Customer Service Call Centers Improved with Big Data

The customer service call is often a less than satisfying experience. First there’s navigating through the inflexible voice mail tree. This is followed by impatient waiting on hold until a call service representative answers. The customer, who is stressed by the problem that has prompted his call as well as the voice mail routing and waiting, finds that the service rep doesn’t fully understand either his problem or his reason for calling. As a result, the frustrated customer avoids future use of the company’s services and products. After several months, the customer service representative finds the job too exhausting and leaves, which contributes to the call center’s high turnover problem.

For some companies, this all too common scenario plays out better for both the customer and the service representative. Thanks to the marriage of psychology, behavioral science, and big data, customers are being matched with service representatives on the basis of their personality types and communication styles.

This streamlines the amount of back and forth interaction needed to resolve customer issues because the representative understands both the customer’s words as well as “where he is coming from” at an intuitive level. Likewise, the customer finds that the service rep quickly understands and responds in a way that’s both useful and easy to understand. After hanging up, the customer feels better off because of the experience.

Companies such as CVS Health, Progressive, Esurance, Hilton Hotels, and Wells Fargo perform this technological wizardry by using the SaaS-based behavioral analytics software of Mattersight.
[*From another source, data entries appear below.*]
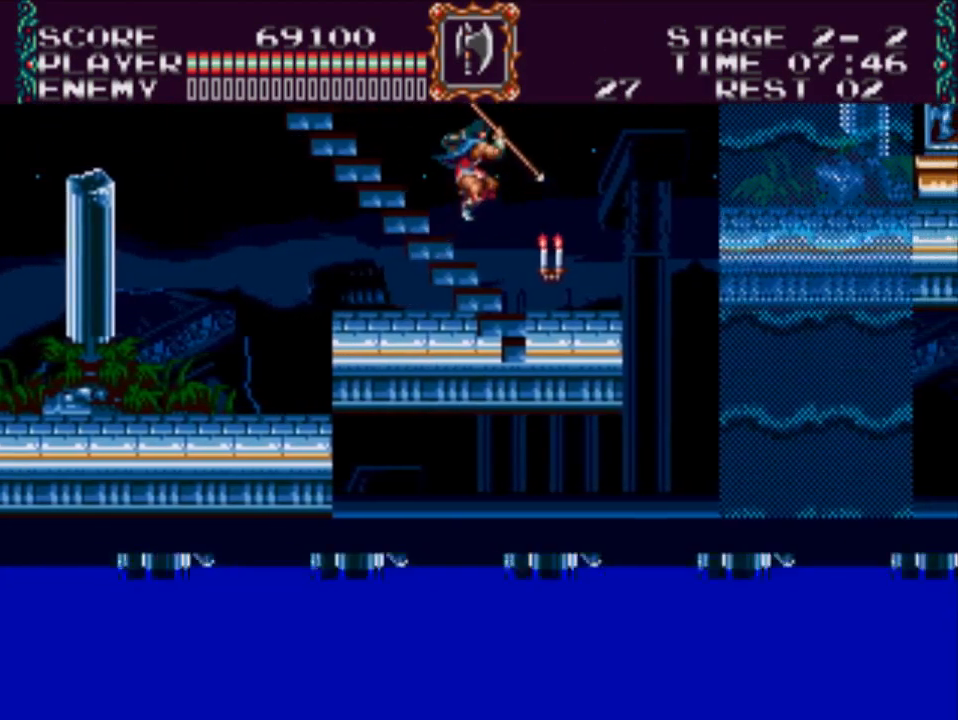
{"buttons": [], "events": [[283, "X", "up"], [383, "DPAD_DOWN", "up"]]}
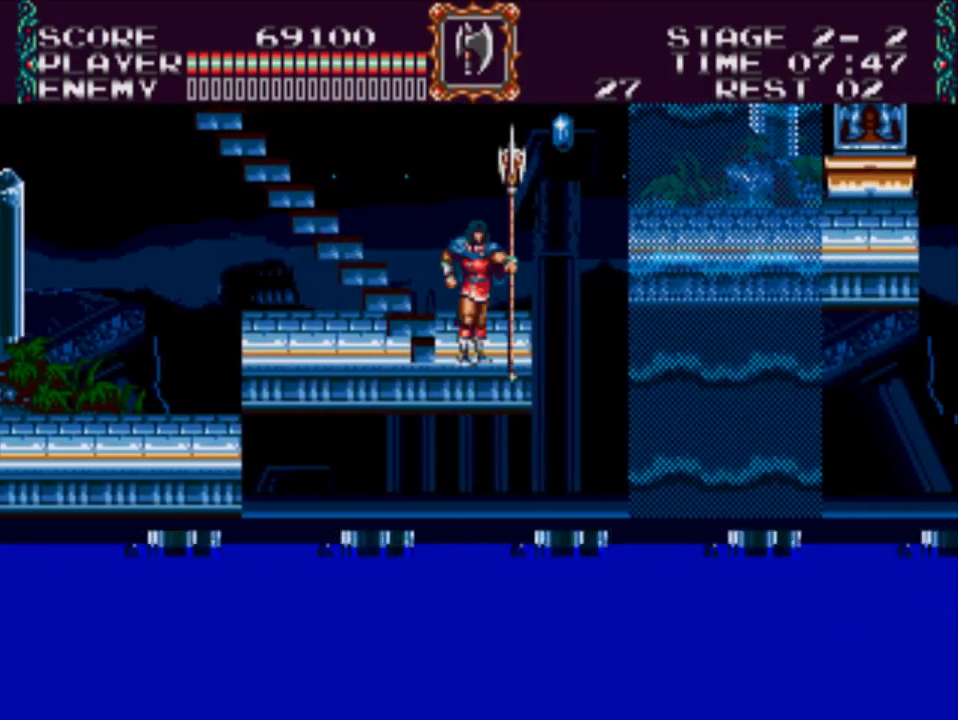
{"buttons": ["DPAD_UP", "DPAD_LEFT"], "events": [[250, "DPAD_LEFT", "down"], [250, "DPAD_UP", "down"]]}
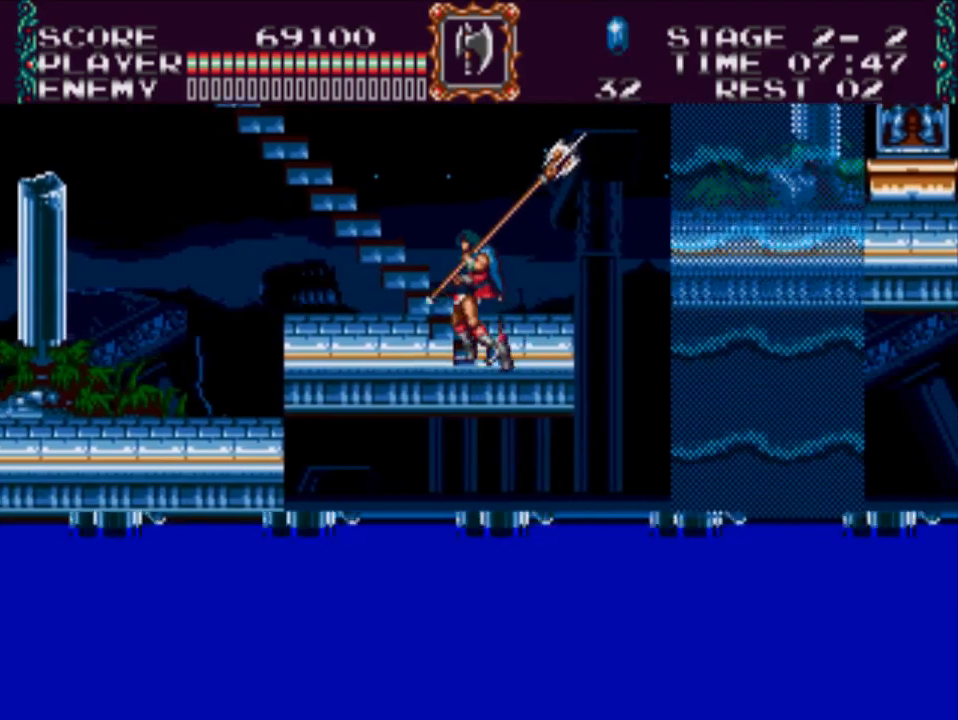
{"buttons": ["DPAD_UP", "DPAD_LEFT"], "events": []}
The software analyzes the tone, tempo, and word usage of customers’ speech patterns and then assesses their communication style. This style is a kind of personality fingerprint that allows the matching of compatible customer and service rep personalities within seconds.
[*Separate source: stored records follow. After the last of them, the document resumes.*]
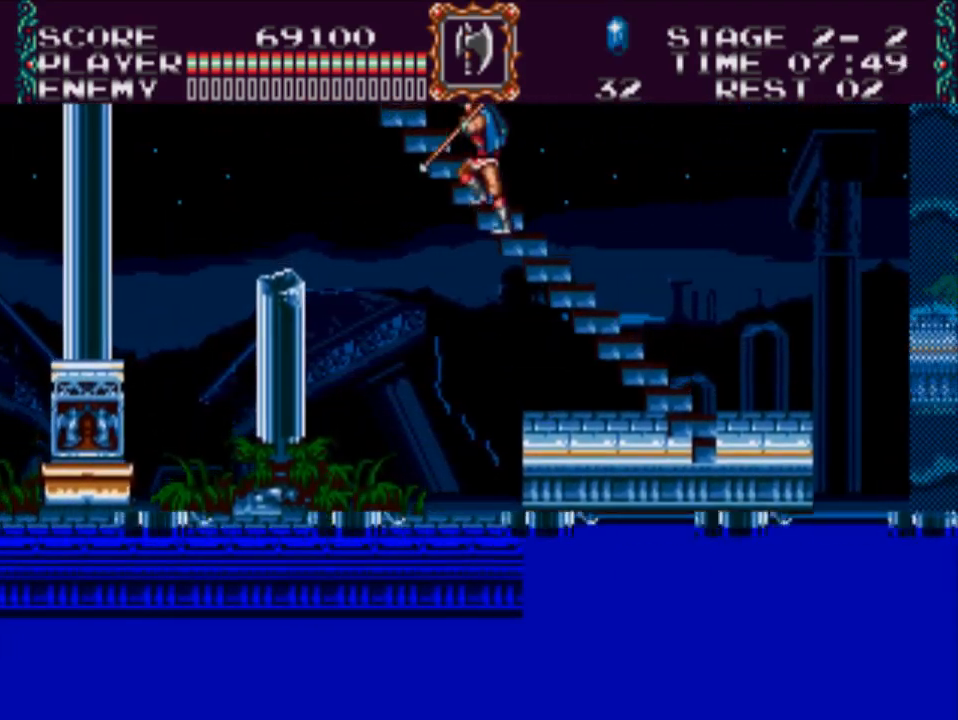
{"buttons": [], "events": []}
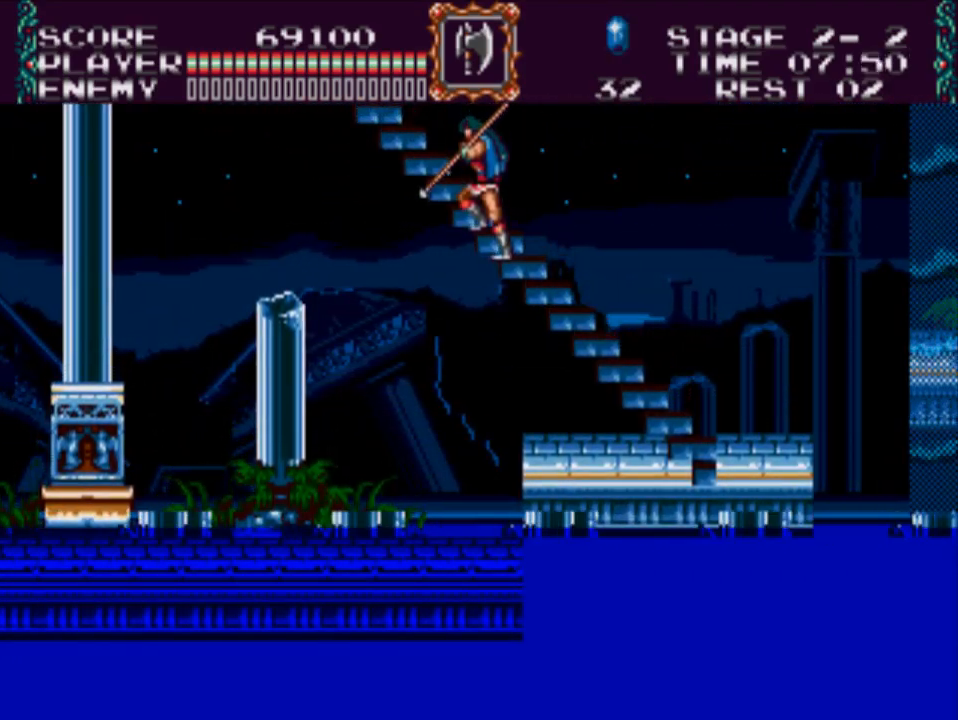
{"buttons": [], "events": []}
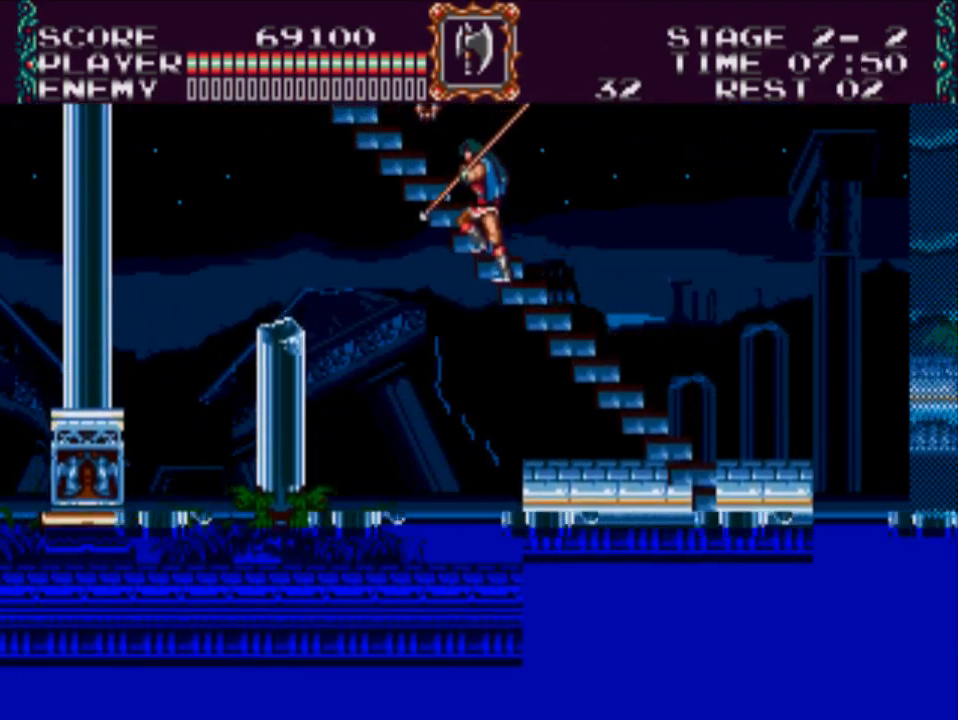
{"buttons": [], "events": [[117, "DPAD_UP", "down"], [450, "DPAD_UP", "up"]]}
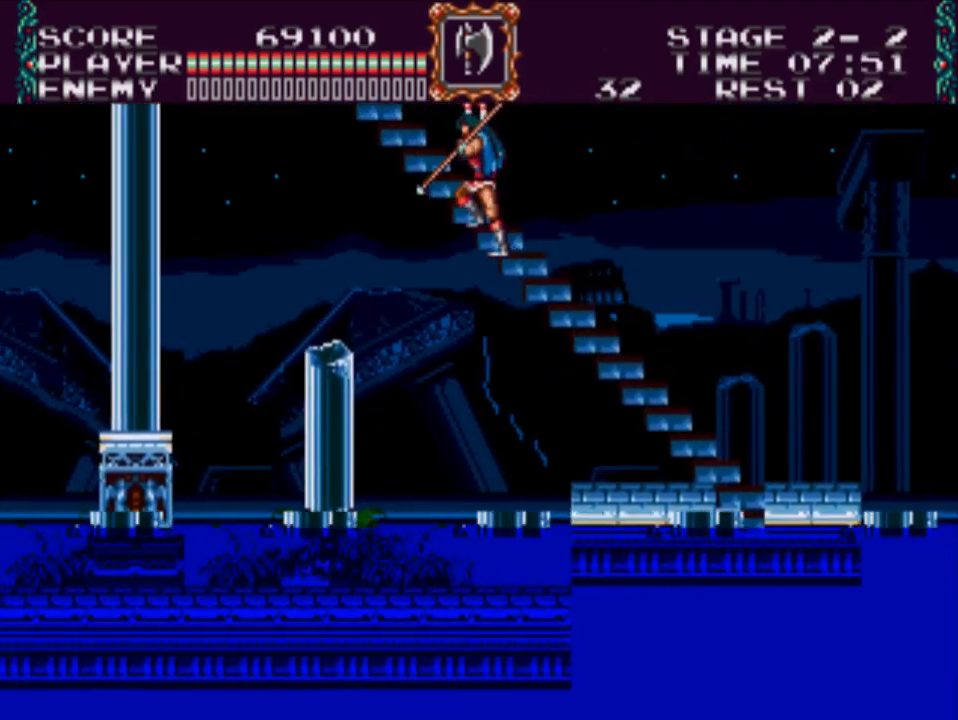
{"buttons": [], "events": [[150, "X", "down"], [483, "X", "up"]]}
The software also notes which personality types each rep has had the best success with and makes adjustments. The software also fine tunes its assessments of customers over time and across the different companies the customers patronize.

Mattersight’s software has analyzed one billion phone calls and uses 10 million behavioral algorithms and language libraries to make its assessments. It not only assesses personality type but can assess the emotions displayed by both the customer and the service rep on all the calls that it monitors. It identifies emotions in all of its various shades such as anger, sarcasm, anxiety, impatience, and the empathy level of the service rep. It can also determine whether the exchange was strained or went smoothly.

Big data it seems, has mastered a key component of empathy, which is the recognition of emotions of human beings.